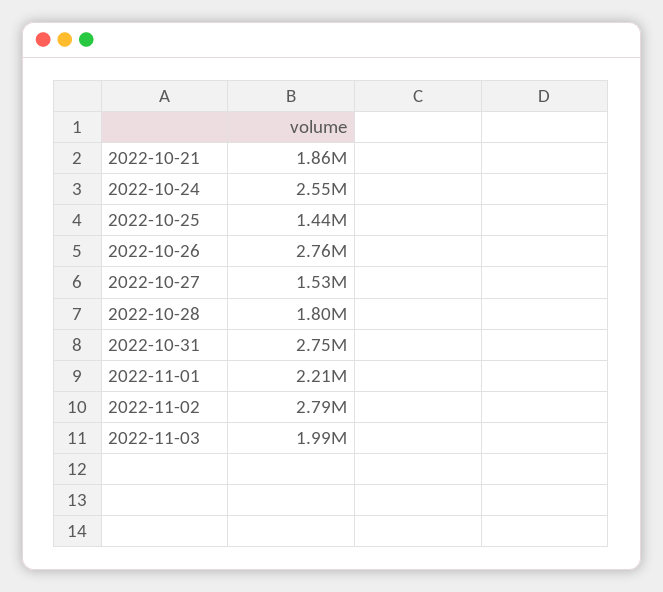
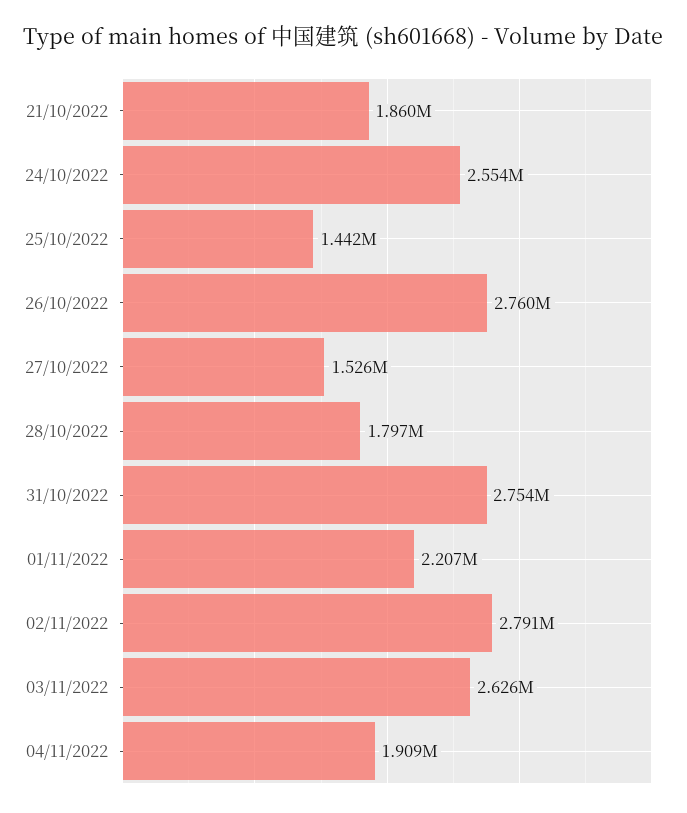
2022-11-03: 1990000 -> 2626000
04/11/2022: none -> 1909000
--
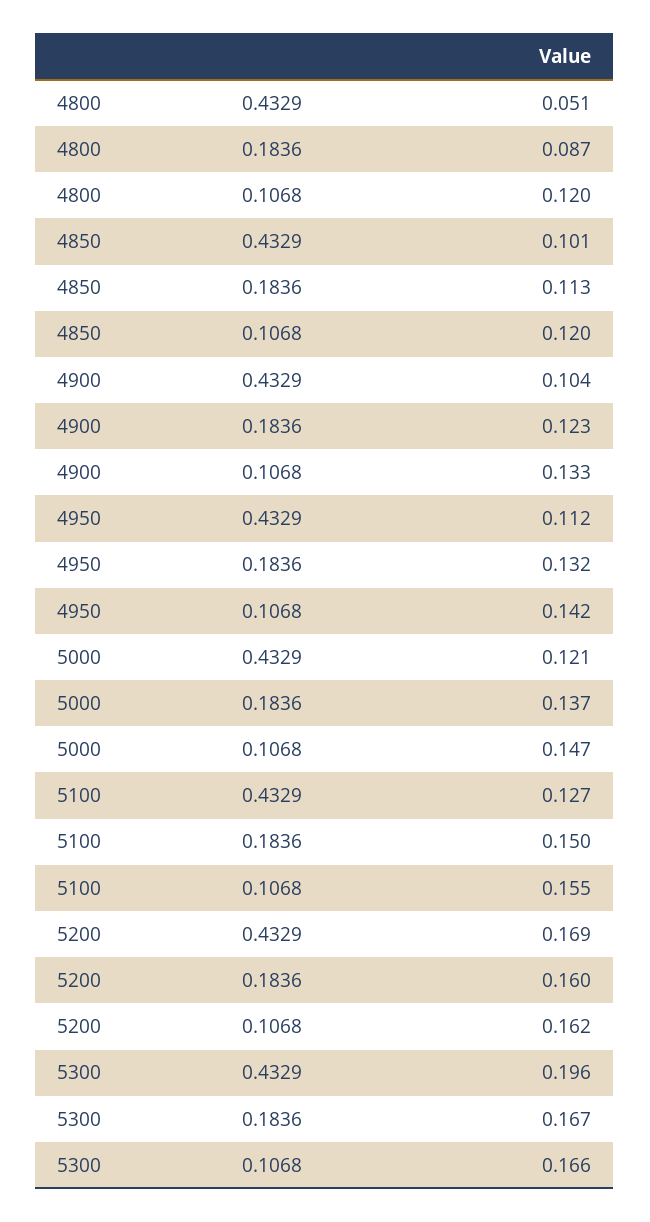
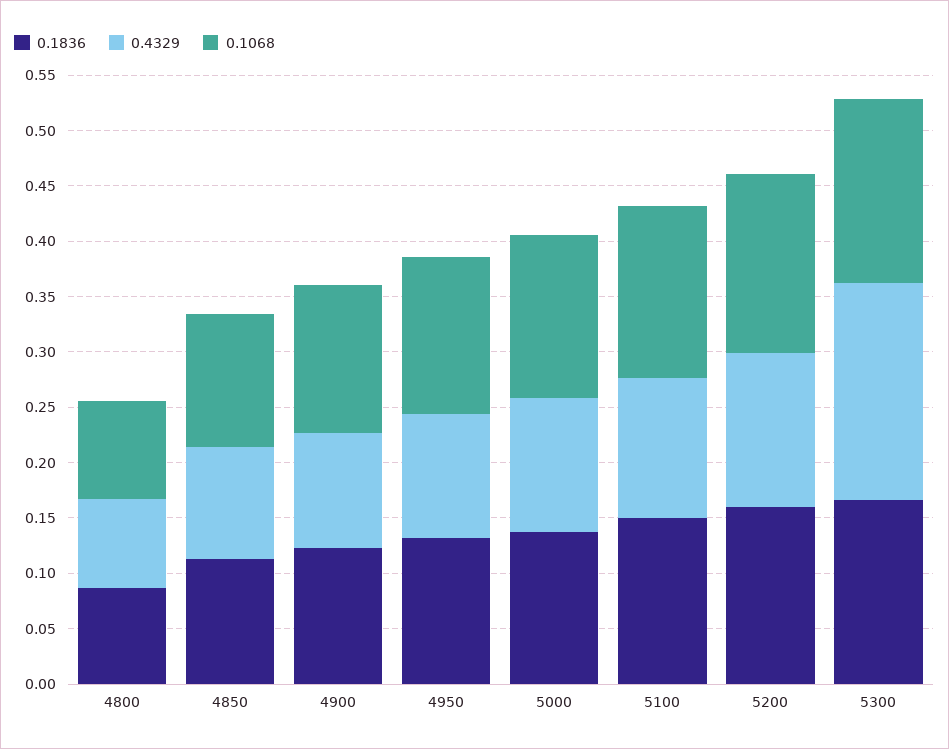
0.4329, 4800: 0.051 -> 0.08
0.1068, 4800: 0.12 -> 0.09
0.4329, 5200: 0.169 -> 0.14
...
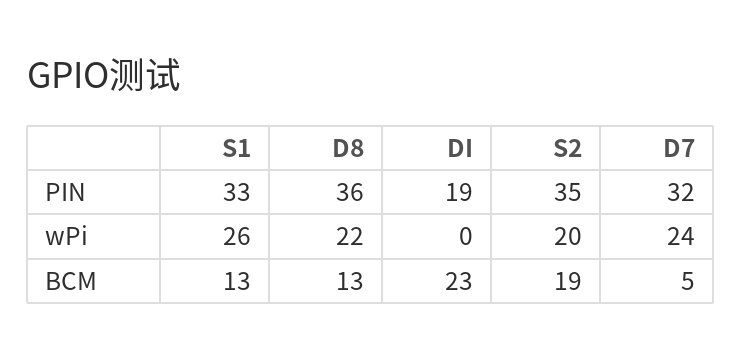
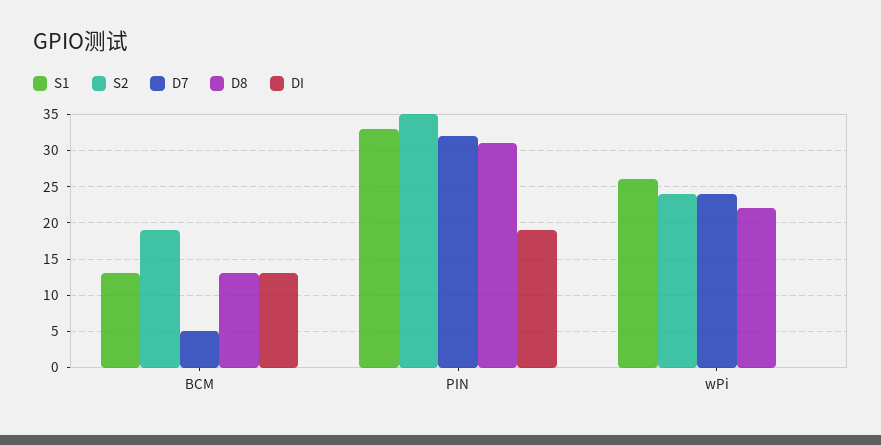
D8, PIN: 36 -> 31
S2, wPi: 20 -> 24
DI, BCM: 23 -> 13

§ Work task
Beginning with the line containing "2022-11-03: 1990000 -> 2626000" and ending with the line containing "04/11/2022: none -> 1909000", extract those lines exactly from the listing above, and only those.

§ Task response
2022-11-03: 1990000 -> 2626000
04/11/2022: none -> 1909000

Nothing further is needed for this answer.